The Court of Appeals (CA) upheld the conviction of Maia Santos-Deguito, according to a CNN report published on Wednesday.
In a 58-page verdict released on Wednesday, the CA denied Deguito's appeal to reverse her conviction for eight counts of violation of the Anti-Money Laundering Act.
The former RCBC employee argued the Makati trial court that convicted her erred in its understanding of money laundering offence, and that her supposed prior knowledge about the illegality of the transactions was "merely presumed", according to the report.
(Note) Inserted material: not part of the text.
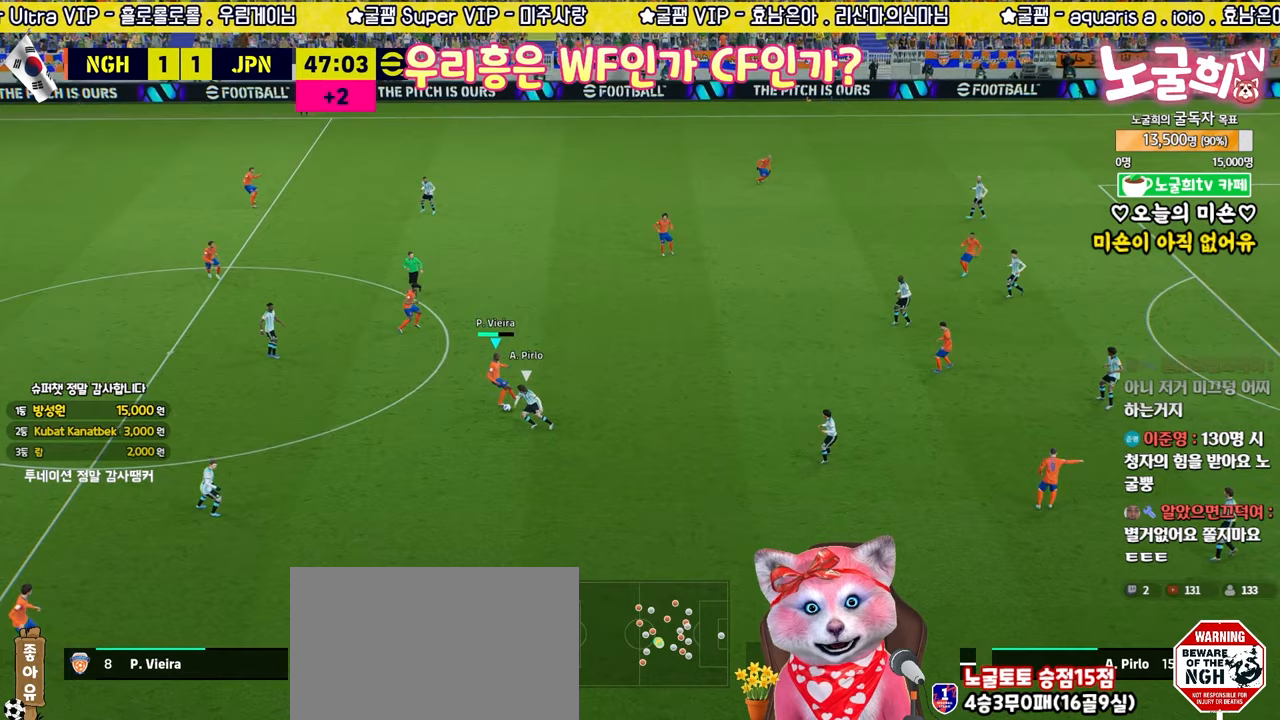
{"buttons": [], "left_stick": "up", "right_stick": "center", "events": [[467, "L3", "up"]]}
But the appellate court ruled that elements of money laundering are present in Deguito's case — particularly the knowledge that any monetary instrument or property represents, involves, or relates to the proceeds of any unlawful activity, transaction of said money, and movement or utilisation of said money, the report stated.
It further stressed that Deguito — who was the business manager of RCBC Jupiter Makati — was "not just a mere employee," and that her opening of the accounts had "set the wheels in motion," CNN reports.
In light of the above conclusions, there is no doubt that the prosecution was able to prove that Deguito is guilty of eight counts of violation under the Anti-Money Laundering Act, the CA said.
"Thus, the Court finds no need to further discuss the other issues raised by the parties," the CA said in its decision promulgated on February 23.
In January 2019, Deguito was sentenced to four to seven years imprisonment for each count of money laundering and was fined $109 million.
On February 4, 2016, hackers broke into the Bangladesh central bank's system and generated 70 fake payment orders to the Federal Reserve Bank of New York amounting to $1.94 billion.
The NY Fed's security system flagged the payment orders but only five of them fell through and $101 million was released. Of the amount, $81 million was wired to RCBC's branch in Manila, while $20 million made its way to Sri Lanka.
Sri Lanka sent back the entire sum immediately after the heist was exposed. But in the Philippines, the $81 million was later withdrawn and converted to pesos, then gambled in local casinos before the authorities could track it.
The Philippines has sent back a portion of the stolen money.
The Makati court found Deguito liable for the crime as she facilitated the withdrawal and deposit of millions of dollars to accounts of unknown and fictitious bank holders. This has been denied by Deguito, CNN reports.